Digital inclusion befriending service

Following the success of the work to date, Carers Leeds have recently been granted funding from Good Things Foundation, enabling them to expand their digital inclusion service with the addition of a voluntary digital inclusion befriending service. The role involves volunteers offering up to twelve one-to-one digital befriending sessions to carers in their homes or in the community, with aims to build confidence using IT equipment, different apps, and digital health services.

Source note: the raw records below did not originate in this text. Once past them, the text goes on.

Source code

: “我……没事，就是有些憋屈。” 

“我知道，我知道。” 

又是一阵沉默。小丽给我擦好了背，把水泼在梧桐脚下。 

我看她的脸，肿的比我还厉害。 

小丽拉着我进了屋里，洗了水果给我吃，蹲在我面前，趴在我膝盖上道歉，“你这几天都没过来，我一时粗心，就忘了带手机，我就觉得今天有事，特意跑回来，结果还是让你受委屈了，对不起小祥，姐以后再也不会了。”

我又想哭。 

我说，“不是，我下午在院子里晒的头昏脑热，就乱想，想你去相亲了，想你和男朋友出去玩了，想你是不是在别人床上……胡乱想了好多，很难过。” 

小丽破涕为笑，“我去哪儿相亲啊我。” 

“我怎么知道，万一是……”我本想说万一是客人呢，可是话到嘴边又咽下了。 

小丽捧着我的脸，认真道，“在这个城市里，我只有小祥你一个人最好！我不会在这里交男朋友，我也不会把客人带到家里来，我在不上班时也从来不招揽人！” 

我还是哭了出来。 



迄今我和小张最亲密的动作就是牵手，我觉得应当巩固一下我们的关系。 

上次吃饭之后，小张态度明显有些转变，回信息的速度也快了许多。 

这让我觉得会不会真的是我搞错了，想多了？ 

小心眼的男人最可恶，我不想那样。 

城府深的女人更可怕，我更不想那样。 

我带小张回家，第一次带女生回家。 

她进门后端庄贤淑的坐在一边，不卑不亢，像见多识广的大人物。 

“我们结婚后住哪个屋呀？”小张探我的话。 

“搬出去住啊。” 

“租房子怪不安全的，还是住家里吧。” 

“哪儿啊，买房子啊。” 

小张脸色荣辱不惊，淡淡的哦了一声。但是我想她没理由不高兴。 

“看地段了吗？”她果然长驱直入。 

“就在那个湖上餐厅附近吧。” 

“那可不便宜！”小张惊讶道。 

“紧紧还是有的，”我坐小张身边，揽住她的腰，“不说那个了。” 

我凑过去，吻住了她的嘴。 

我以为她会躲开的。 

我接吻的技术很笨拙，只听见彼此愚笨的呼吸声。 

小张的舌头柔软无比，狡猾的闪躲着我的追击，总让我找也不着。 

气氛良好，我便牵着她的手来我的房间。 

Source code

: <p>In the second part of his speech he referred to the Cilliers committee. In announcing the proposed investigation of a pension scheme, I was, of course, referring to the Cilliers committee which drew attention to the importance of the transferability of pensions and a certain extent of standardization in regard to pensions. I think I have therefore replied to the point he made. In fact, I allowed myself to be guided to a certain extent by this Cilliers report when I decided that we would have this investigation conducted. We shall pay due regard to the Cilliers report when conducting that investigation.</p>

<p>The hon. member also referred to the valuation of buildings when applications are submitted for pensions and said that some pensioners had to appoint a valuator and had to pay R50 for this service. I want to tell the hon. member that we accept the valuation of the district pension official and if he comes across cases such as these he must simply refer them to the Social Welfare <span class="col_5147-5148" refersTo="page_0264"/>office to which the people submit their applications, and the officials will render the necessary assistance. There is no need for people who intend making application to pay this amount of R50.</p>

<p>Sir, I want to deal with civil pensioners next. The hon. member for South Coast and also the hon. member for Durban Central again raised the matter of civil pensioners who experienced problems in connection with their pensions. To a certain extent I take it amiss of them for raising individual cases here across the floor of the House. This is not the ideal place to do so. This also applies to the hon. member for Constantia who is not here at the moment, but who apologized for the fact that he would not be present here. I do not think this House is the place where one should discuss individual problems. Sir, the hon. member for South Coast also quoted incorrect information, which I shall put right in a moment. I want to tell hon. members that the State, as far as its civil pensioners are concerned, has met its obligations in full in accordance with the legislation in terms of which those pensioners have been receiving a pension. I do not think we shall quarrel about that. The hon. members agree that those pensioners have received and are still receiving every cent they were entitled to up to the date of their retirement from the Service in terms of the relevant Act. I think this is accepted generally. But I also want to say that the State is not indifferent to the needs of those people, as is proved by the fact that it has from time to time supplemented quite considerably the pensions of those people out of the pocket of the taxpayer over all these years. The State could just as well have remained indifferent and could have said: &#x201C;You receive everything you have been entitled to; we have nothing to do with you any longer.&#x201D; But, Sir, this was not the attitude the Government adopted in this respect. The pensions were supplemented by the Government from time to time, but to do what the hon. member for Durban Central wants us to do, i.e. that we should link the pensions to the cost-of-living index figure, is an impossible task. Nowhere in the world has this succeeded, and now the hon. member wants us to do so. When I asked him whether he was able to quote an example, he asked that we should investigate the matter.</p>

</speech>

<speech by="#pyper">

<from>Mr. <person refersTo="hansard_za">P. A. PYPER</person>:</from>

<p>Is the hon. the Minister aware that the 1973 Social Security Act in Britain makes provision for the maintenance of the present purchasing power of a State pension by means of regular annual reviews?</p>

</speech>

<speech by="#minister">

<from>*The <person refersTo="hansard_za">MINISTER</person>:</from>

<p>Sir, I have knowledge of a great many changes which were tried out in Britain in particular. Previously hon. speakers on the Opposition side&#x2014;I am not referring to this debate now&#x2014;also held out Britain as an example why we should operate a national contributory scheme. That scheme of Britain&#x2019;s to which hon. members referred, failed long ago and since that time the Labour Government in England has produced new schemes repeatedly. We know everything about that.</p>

This befriending service has been developed to coexist alongside their traditional befriending service as the volunteers adopt shared training, resources, and peer support groups. Carers Leeds have found this has worked well and enables the two befriending services to share knowledge and experience with one another.  Some of the main positives of the befriending project so far have been:

  • Welcoming and reaching new volunteers from different communities around Leeds to get involved in the role.
  • Widening resources and capacity for the organisation to network more and maintain key partnerships around Leeds.
  • Increased consistent support sessions for carers.
  • Consistent advocacy for digital health offered by volunteers.

Carers Leeds plans to further expand their digital inclusion befriending service over the next year.